Catalan authorities refuse to follow orders from Spain

Catalan leaders have insisted they will reject any attempt by Madrid to impose direct rule on their autonomous region, as a political crisis escalates over Catalonia's threats to declare independence from Spain.

On Saturday, Spanish Prime Minister Mariano Rajoy announced his plans to dissolve the Catalan parliament under a never-before-used article of the Constitution, vowing to remove the region's elected leaders as soon as possible and hold new elections.
It is the most serious threat Rajoy has made since Catalonia held an independence referendum on October 1, triggering Spain's worst political crisis in decades.
Madrid dismissed the vote as illegal but Catalan leaders saw it as a mandate to announce a split from the country.
On Saturday, nearly half a million people protested in Barcelona, Catalonia's biggest city.
Demonstrators shouted "Freedom! Freedom! Freedom!" and "Rajoy, Rajoy, so you know we are leaving!"
Catalan President Carles Puigdemont was among the throngs, but he stopped short of declaring independence, as he had threatened to do earlier in the week.
"The Catalan institutions and the people of Catalonia cannot accept this attack," he said later in a televised statement, accusing Madrid of seeking the "humiliation" of the Catalan people.

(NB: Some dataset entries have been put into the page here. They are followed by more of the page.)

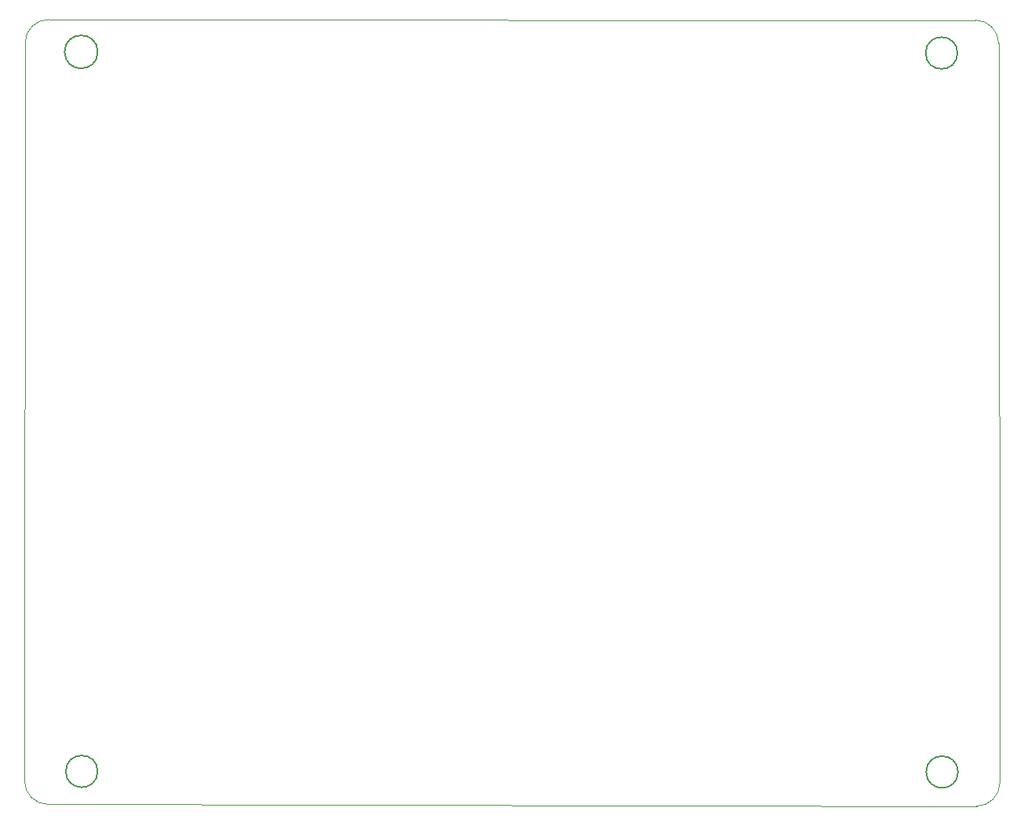
<source format=gbr>
%TF.GenerationSoftware,KiCad,Pcbnew,(5.1.7)-1*%
%TF.CreationDate,2021-01-04T12:01:46+01:00*%
%TF.ProjectId,EZ-PY32,455a2d50-5933-4322-9e6b-696361645f70,rev?*%
%TF.SameCoordinates,Original*%
%TF.FileFunction,Profile,NP*%
%FSLAX46Y46*%
G04 Gerber Fmt 4.6, Leading zero omitted, Abs format (unit mm)*
G04 Created by KiCad (PCBNEW (5.1.7)-1) date 2021-01-04 12:01:46*
%MOMM*%
%LPD*%
G01*
G04 APERTURE LIST*
%TA.AperFunction,Profile*%
%ADD10C,0.050000*%
%TD*%
%TA.AperFunction,Profile*%
%ADD11C,0.150000*%
%TD*%
G04 APERTURE END LIST*
D10*
X52728500Y-137731500D02*
G75*
G02*
X50228500Y-135231500I0J2500000D01*
G01*
X155448000Y-135422000D02*
G75*
G02*
X152948000Y-137922000I-2500000J0D01*
G01*
X152821000Y-53086000D02*
G75*
G02*
X155321000Y-55586000I0J-2500000D01*
G01*
X50292000Y-55522500D02*
G75*
G02*
X52792000Y-53022500I2500000J0D01*
G01*
X50228500Y-135231500D02*
X50292000Y-55522500D01*
X152948000Y-137922000D02*
X52728500Y-137731500D01*
X155321000Y-55586000D02*
X155448000Y-135422000D01*
X52792000Y-53022500D02*
X152821000Y-53086000D01*
D11*
X150876000Y-56642000D02*
G75*
G03*
X150876000Y-56642000I-1714500J0D01*
G01*
X150940676Y-134239000D02*
G75*
G03*
X150940676Y-134239000I-1715676J0D01*
G01*
X58103676Y-134175500D02*
G75*
G03*
X58103676Y-134175500I-1715676J0D01*
G01*
X58107030Y-56515000D02*
G75*
G03*
X58107030Y-56515000I-1782530J0D01*
G01*
M02*

</source>
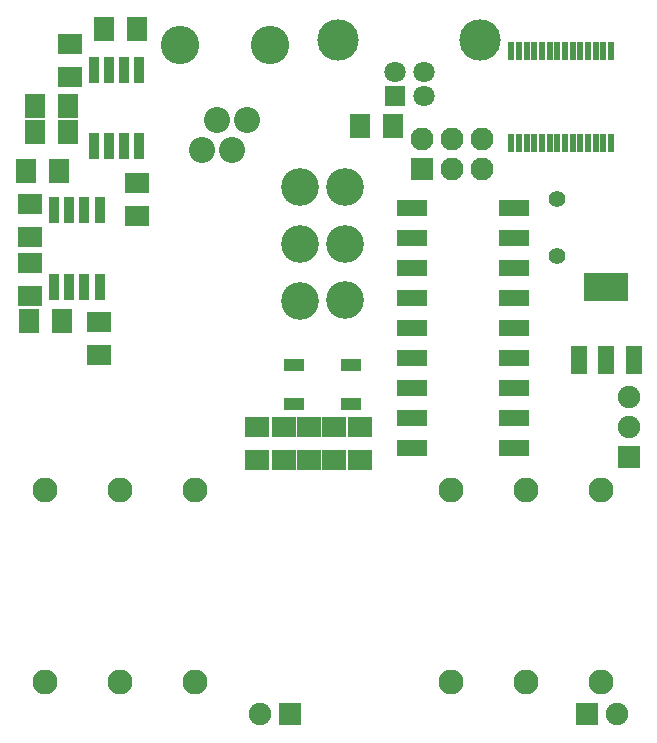
<source format=gbr>
G04 DipTrace 2.4.0.2*
%INBottomMask.gbr*%
%MOIN*%
%ADD44C,0.128*%
%ADD54C,0.056*%
%ADD56C,0.138*%
%ADD58C,0.071*%
%ADD60R,0.071X0.071*%
%ADD62C,0.0828*%
%ADD64R,0.1041X0.0525*%
%ADD66R,0.0671X0.0435*%
%ADD72C,0.0868*%
%ADD74C,0.1261*%
%ADD76R,0.0317X0.0868*%
%ADD78C,0.0769*%
%ADD80R,0.0769X0.0769*%
%ADD82C,0.075*%
%ADD84R,0.075X0.075*%
%ADD86R,0.0198X0.0631*%
%ADD92R,0.0789X0.071*%
%ADD94R,0.071X0.0789*%
%ADD96R,0.1498X0.0946*%
%ADD98R,0.056X0.096*%
%FSLAX44Y44*%
G04*
G70*
G90*
G75*
G01*
%LNBotMask*%
%LPD*%
D98*
X25307Y16336D3*
X24401D3*
X23496D3*
D96*
X24402Y18773D3*
D94*
X17289Y24135D3*
X16186D3*
X6440Y23945D3*
X5338D3*
X6252Y17634D3*
X5150D3*
D92*
X5190Y19571D3*
Y18469D3*
D94*
X6440Y24820D3*
X5338D3*
D92*
X7503Y16508D3*
Y17610D3*
X8764Y21144D3*
Y22246D3*
D94*
X7639Y27371D3*
X8741D3*
X5065Y22634D3*
X6167D3*
D86*
X24553Y23571D3*
X24297D3*
X24042D3*
X23786D3*
X23530D3*
X23274D3*
X23018D3*
X22762D3*
X22506D3*
X22250D3*
X21994D3*
X21738D3*
X21482D3*
X21227D3*
Y26642D3*
X21482D3*
X21738D3*
X21994D3*
X22250D3*
X22506D3*
X22762D3*
X23018D3*
X23274D3*
X23530D3*
X23786D3*
X24042D3*
X24297D3*
X24553D3*
D84*
X13850Y4536D3*
D82*
X12850D3*
D80*
X18262Y22704D3*
D78*
X19262D3*
X20262D3*
Y23704D3*
X19262D3*
X18262D3*
D76*
X5997Y21331D3*
X6500D3*
X7004D3*
X7508D3*
Y18772D3*
X7004D3*
X6500D3*
X5997D3*
X7309Y26018D3*
X7813D3*
X8317D3*
X8821D3*
Y23459D3*
X8317D3*
X7813D3*
X7309D3*
D74*
X14190Y18320D3*
Y20210D3*
Y22100D3*
X15690Y22102D3*
Y20212D3*
Y18322D3*
D84*
X23749Y4542D3*
D82*
X24749D3*
D84*
X25164Y13104D3*
D82*
Y14104D3*
Y15104D3*
D92*
X6514Y25769D3*
Y26871D3*
X5190Y20446D3*
Y21548D3*
X16187Y14104D3*
Y13001D3*
X15337Y14104D3*
Y13001D3*
X14472Y14104D3*
Y13001D3*
X13656Y14104D3*
Y13001D3*
X12770Y14104D3*
Y13001D3*
D72*
X12427Y24350D3*
X11927Y23350D3*
X11427Y24350D3*
X10927Y23350D3*
D44*
X10177Y26850D3*
X13177D3*
D66*
X15902Y16170D3*
Y14870D3*
X13973D3*
Y16170D3*
D64*
X17923Y13418D3*
Y14418D3*
Y15418D3*
Y16418D3*
Y17418D3*
Y18418D3*
Y19418D3*
Y20418D3*
Y21418D3*
X21309D3*
Y20418D3*
Y19418D3*
Y18418D3*
Y17418D3*
Y16418D3*
Y15418D3*
Y14418D3*
Y13418D3*
D62*
X19209Y5619D3*
X21709D3*
X24209D3*
Y12009D3*
X21709D3*
X19209D3*
X10673D3*
X8173D3*
X5673D3*
Y5619D3*
X8173D3*
X10673D3*
D60*
X17339Y25141D3*
D58*
X18323D3*
Y25928D3*
X17339D3*
D56*
X20201Y26995D3*
X15461D3*
D54*
X22759Y21711D3*
Y19811D3*
M02*

</source>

"What is being done with Catalonia is directly an attack on democracy that opens the door to other abuses of the same kind anywhere, not just in Catalonia."
Other Catalan politicians were similarly defiant. Catalan parliamentary leader Carme Forcadell accused Rajoy of "enormous political irresponsibility" that "trespassed all limits."
"He announced a de facto coup d'etat with which he aims to take over Catalan institutions," Forcadell said Saturday.
"We will not take a step back. We were chosen by the people of this country as legitimate representatives, and as public servants we owe ourselves to them."
Rajoy is seeking to employ Article 155 of the constitution, which would allow the national government to suspend the autonomy of the Catalan regional administration. Rajoy said the measure would be sent to the Spanish Senate within the week.
New elections should be called for Catalonia within six months, Rajoy said, adding that he wants it to happen as soon as possible.
Under the measures proposed Saturday by Rajoy, Puigdemont, his vice president and ministers would be suspended and replaced by the administration in Madrid, where necessary.
"The government had to enforce Article 155. It wasn't our desire, nor our intention. It never was," Rajoy said. "But in this situation, no government of any democratic country can accept that the law is ignored."
In undertaking these steps, the government has four goals, Rajoy said -- to return to legality; to restore normality and coexistence in Catalonia; to continue the region's economic recovery; and to hold elections under normal conditions.
Catalan media reacted Sunday to Rajoy's announcement with editorials goading Puigdemont to declare independence soon.
Every move Madrid has made to ward off an independence declaration, the Catalan people appear to have responded to with more vigor.
Madrid sent thousands of police into Catalonia to stop the October 1 vote, but officers were seen using what many called excessive force, shooting rubber bullets at protesters, dragging voters from polling stations by their hair and restraining elderly people.
Even though members of the Spanish government eventually apologized for the police's force that day, Dastis defended the police Sunday, saying that the use of force was "limited" and "provoked," and that many of the images had been doctored and constituted "fake news."